Snow and the Seven Men
I chewed on my lower lip, my heart racing. If the Environmental Protection Agency was onto us, Mirror, Mirror was doing something to harm the environment, not protect it as I had always believed.
Poisoning the water? Chemical fuel?
Bile rose in my throat and I struggled to control my emotions. I needed to do something but what could I do?
My resources were limited in the middle of nowhere but I had one resource, which was invaluable.
Alex.
With trembling hands, I pushed my way out of the bedroom, but Queenie had already logged off her video call.
“What are you doing up?” she demanded, guilt coloring her face. I forced a nonchalant look onto my face and shrugged.
“I didn’t know I needed to check in on you when I needed to pee,” I retorted, sauntering toward the bathroom.
Queenie scoffed at me but she turned her attention back to the computer and I sank inside the bathroom, my phone in my hand.
First, I dug out the medical kit and found a Vicodin which I downed without water before sinking onto the toilet lid and dialing Alex’s number.
“What’s wrong? Are you okay?” Alex demanded without preamble. I lowered my voice to a whisper.
“I need you to do me a favor,” I breathed into the phone. I doubted that Queenie could hear me beyond the door but I didn’t want to risk it.
“What? Do you need to come home?” I could hear the stress rising in her tone.
“Not yet,” I mumbled. “But I changed my mind. I need you to start looking into Mirror, Mirror after all.”
I heard Alex inhale sharply.
“Look in how?”
“I’m not sure,” I replied slowly, keeping my words quiet. “But I think they’re poisoning the environment under the guise of doing eco-friendly research. They may even be taking government grants for this. I don’t know. That’s why I need you.”
“Sash…even if you’re right about this, I’m going to need more than just suspicions. I’m going to need proof.”
“I know that,” I sighed. “But my hands are a little tied at the moment, Al.”
“Where is this coming from? Did something happen over there?”
“I’m not sure,” I answered evasively. “I’m going to see what I can find out from my end and you see what you can do from yours, all right?”
“Sash, are you in trouble? I’m coming over there—”
“NO!”
I said that much louder than I intended and I lowered my voice instantly.
“It won’t do you any good to come,” I insisted. “You do what you can and I’ll do the same.”
“I don’t like this.”
“I know.”
I hated myself for worrying Alex even more than she already was but I needed her. I couldn’t exactly use the company computers to investigate them and Alex certainly had more contacts than I did as a journalist.
“Maybe this will be your big break,” I teased even though my pulse was racing erratically. I was terrified about the position I’d put myself in but I needed to know who I was working for.
“I’ll call you tomorrow, okay?” I said, realizing I’d been in the bathroom for a while.

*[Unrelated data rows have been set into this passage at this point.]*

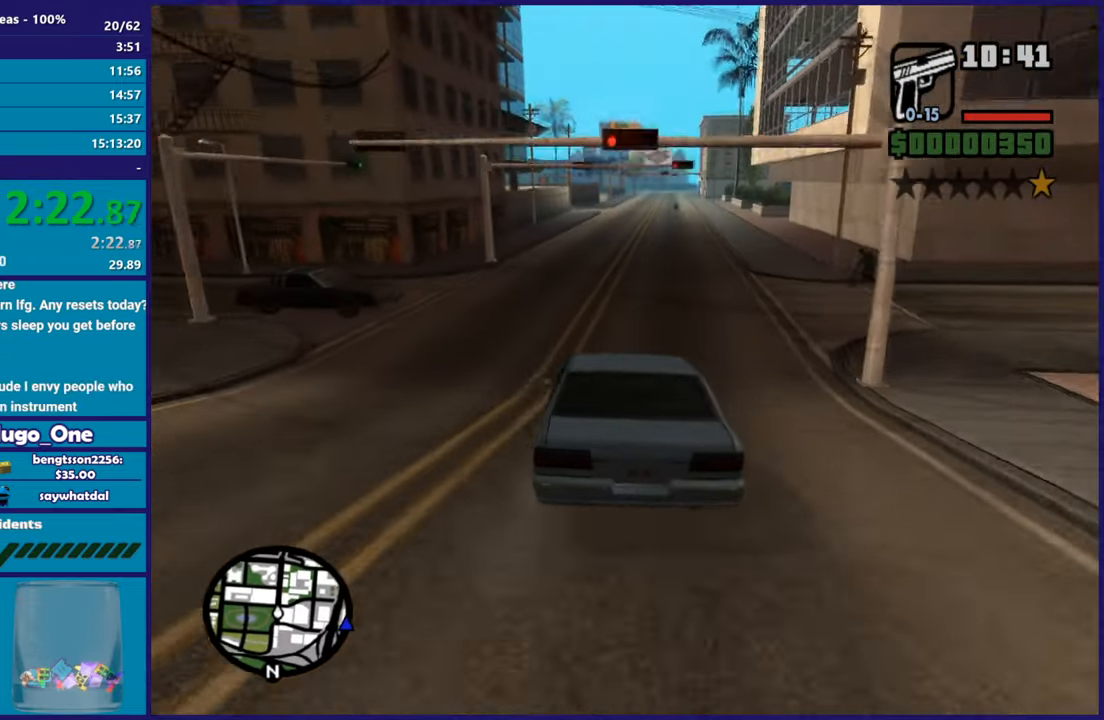
{"buttons": ["R2"], "left_stick": "right", "right_stick": "down", "button_events": []}
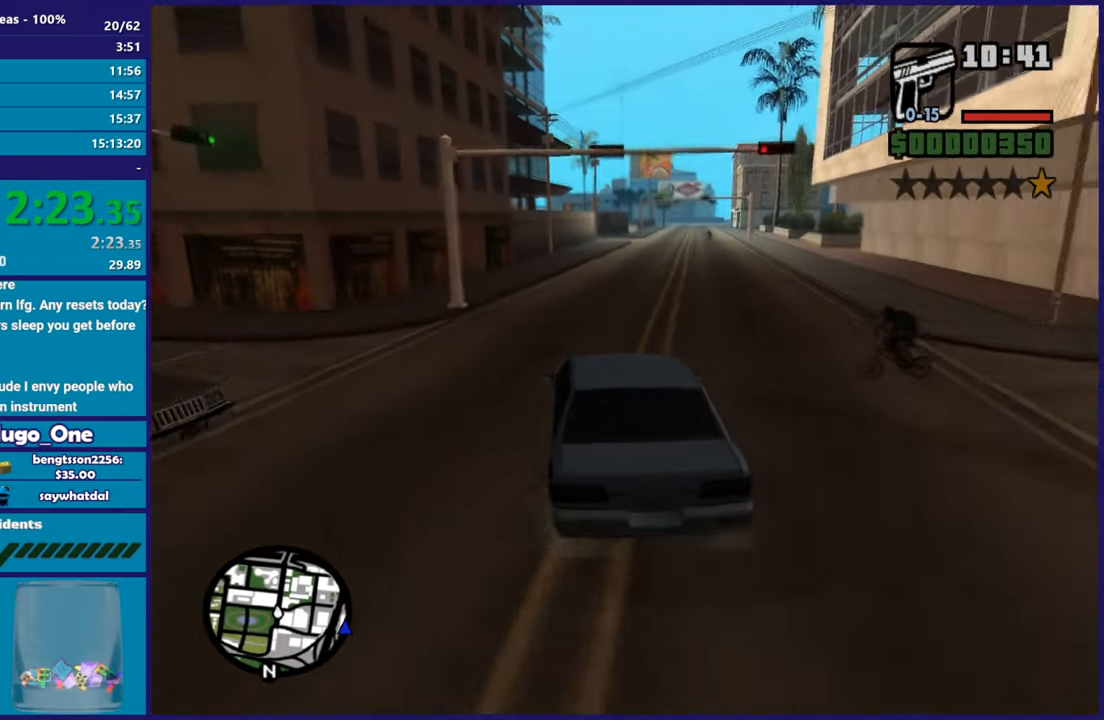
{"buttons": ["R2"], "left_stick": "right", "right_stick": "down-left", "button_events": []}
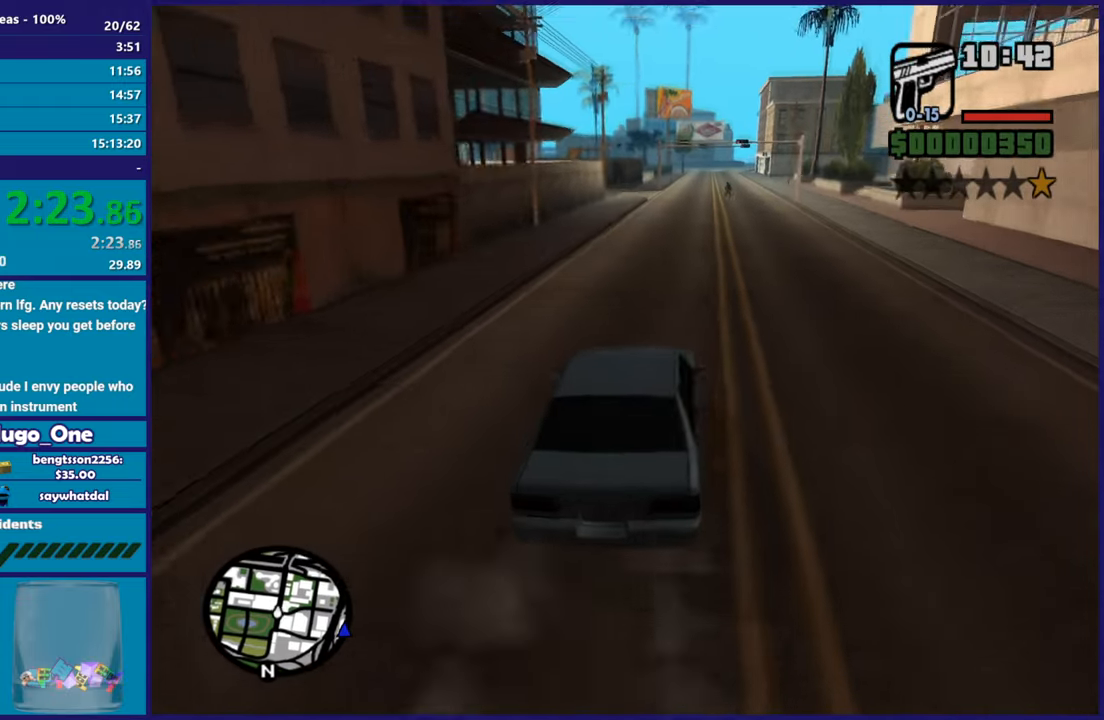
{"buttons": ["R2"], "left_stick": "center", "right_stick": "down-left", "button_events": []}
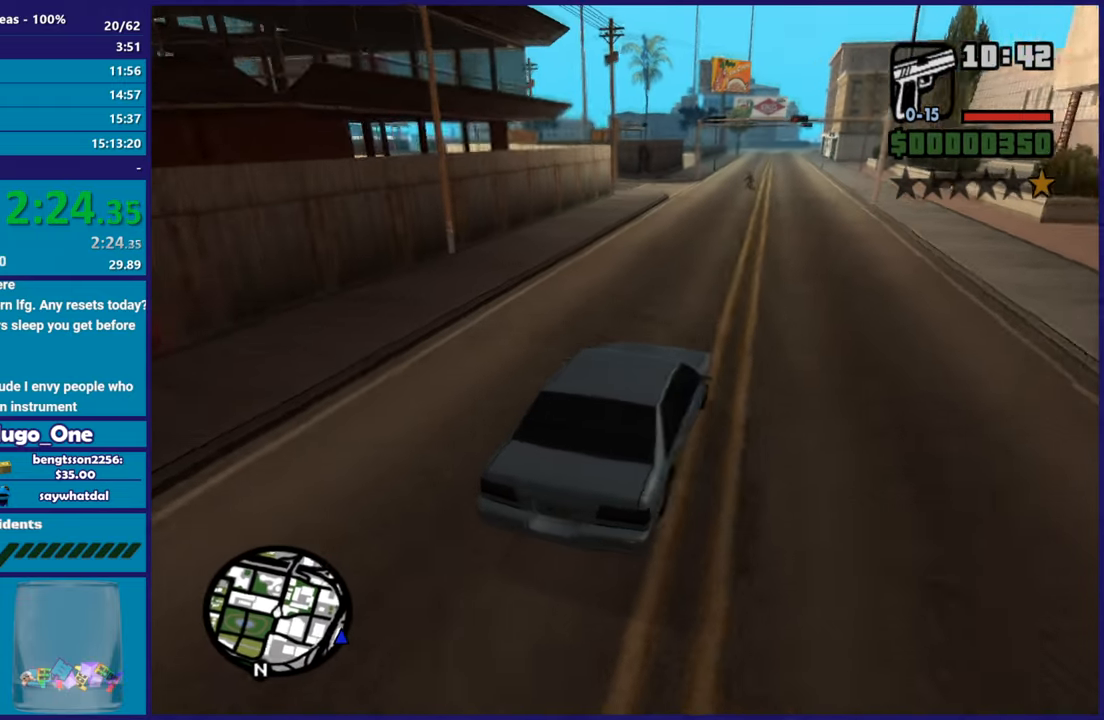
{"buttons": [], "left_stick": "down-right", "right_stick": "down-left", "button_events": [[283, "R2", "up"]]}
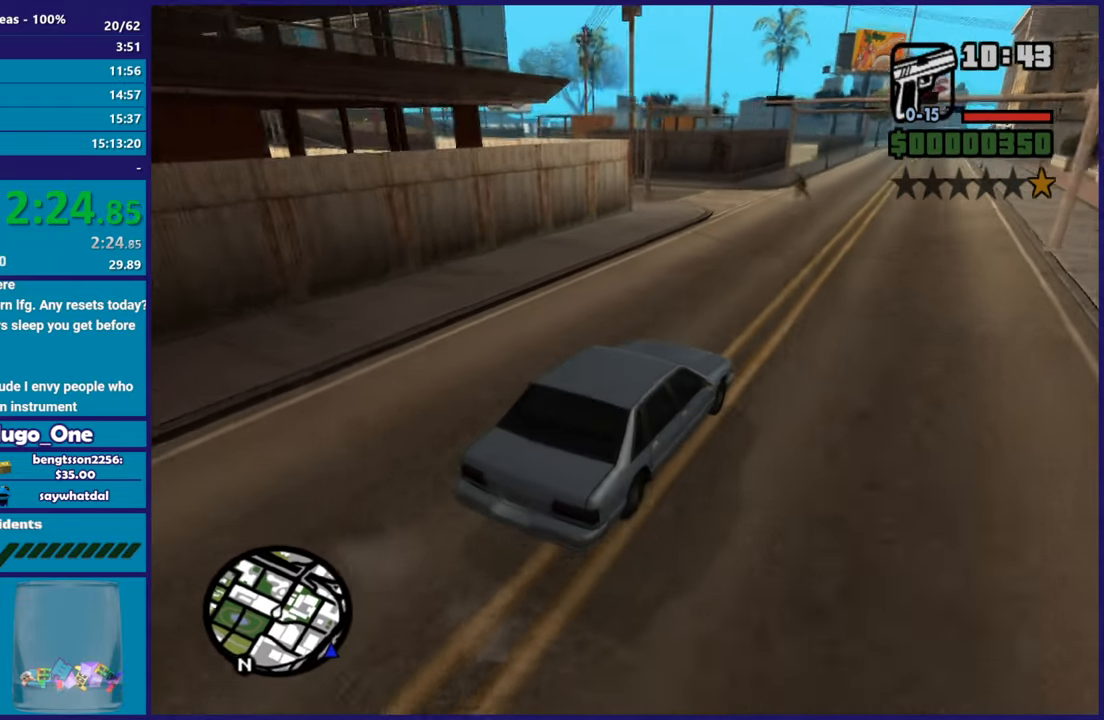
{"buttons": [], "left_stick": "left", "right_stick": "down-left", "button_events": []}
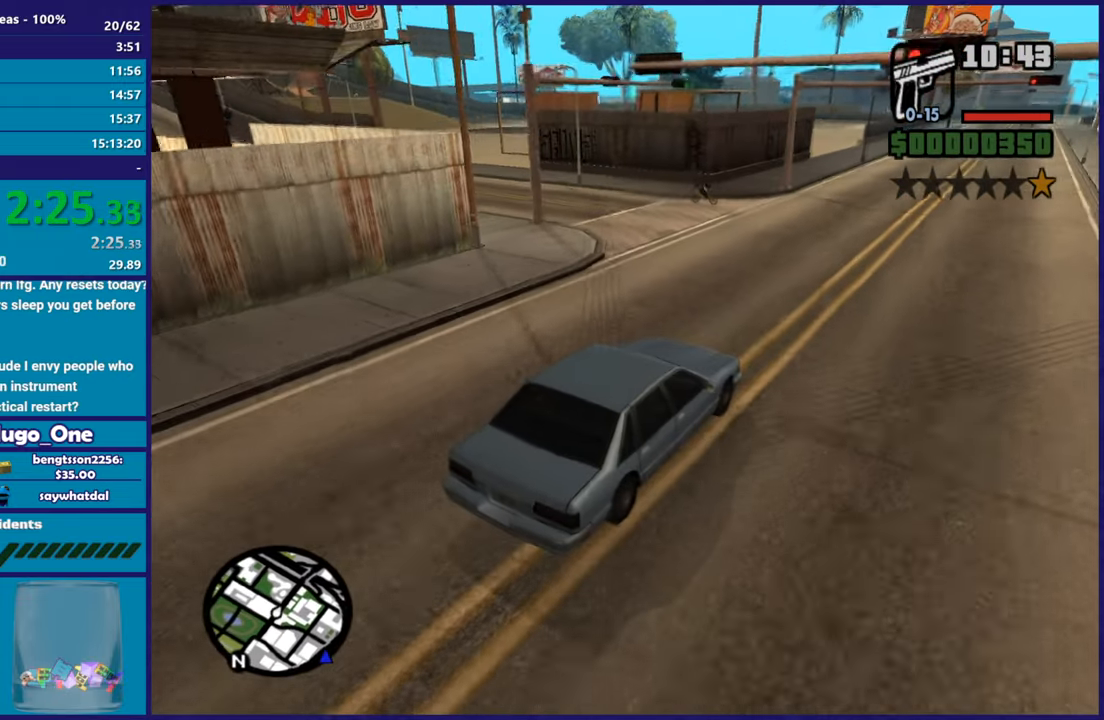
{"buttons": [], "left_stick": "right", "right_stick": "down-left", "button_events": [[284, "L2", "down"], [434, "L2", "up"]]}
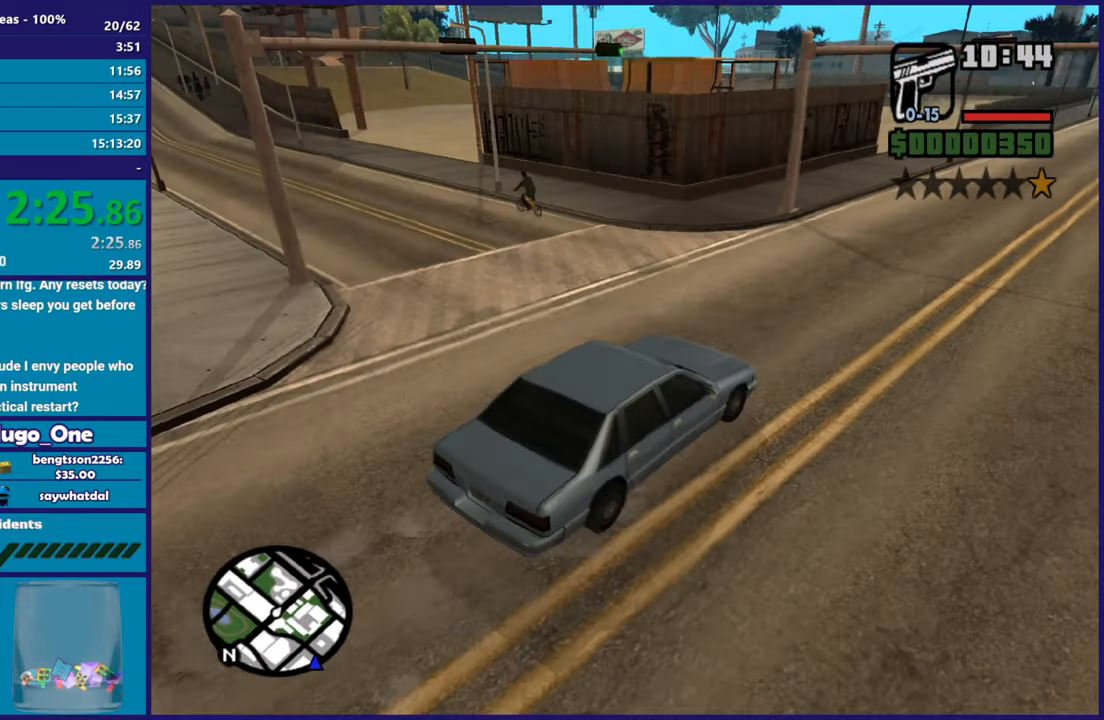
{"buttons": ["R2"], "left_stick": "left", "right_stick": "down-left", "button_events": [[200, "R2", "down"]]}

I didn’t want Queenie getting suspicious.
“You better,” Alex growled.
“I don’t need to tell you that Mom doesn’t need to know about this, right?”
Alex scoffed.
“Obviously, although I’m starting to understand exactly how she feels, Sash.”
“Love you, girl.”
“Love you too.”
We hung up and I stared at the cell in my hand nervously. I’d just committed to being a whistleblower for a company I’d worked at for years.
And based on what? A conversation I’d overheard that I could have misconstrued?
Suddenly I felt ridiculous and I wished I hadn’t been so hasty calling Alex.
I’ll call her back tomorrow and tell her I was on drugs when I called.
If there was something going on, I would need more proof than an eavesdropped conversation, wouldn’t I, Nancy Drew?
Shaking my head, I rose from the toilet seat lid, feeling incredibly foolish. I chalked it up to all the turmoil I’d been through over the last days, the emotional rollercoaster I’d twisted and turned upon.
You’re looking for a distraction from the drillers and making up problems where there are none.
I knew that what I’d heard was more than me concocting things in my mind but it wasn’t enough for me to expose a company I’d always loved.
The Vicodin was beginning to take effect and I threw open the bathroom door. My phone clattered to the floor as I stared at a barrel of a rifle.
My eyes rose to look at Queenie in shock and a slow, cruel smile formed on her lips.
“My dear, what big eyes you have,” she jeered, adjusting the barrel and I stepped back into the bathroom in shock.
“What the hell are you doing, Queenie?” I gasped, calling her by her last name to her face for the first time in our working relationship.
“Taking care of you once and for all,” Queenie growled, waving the barrel toward me. “Get out of there.”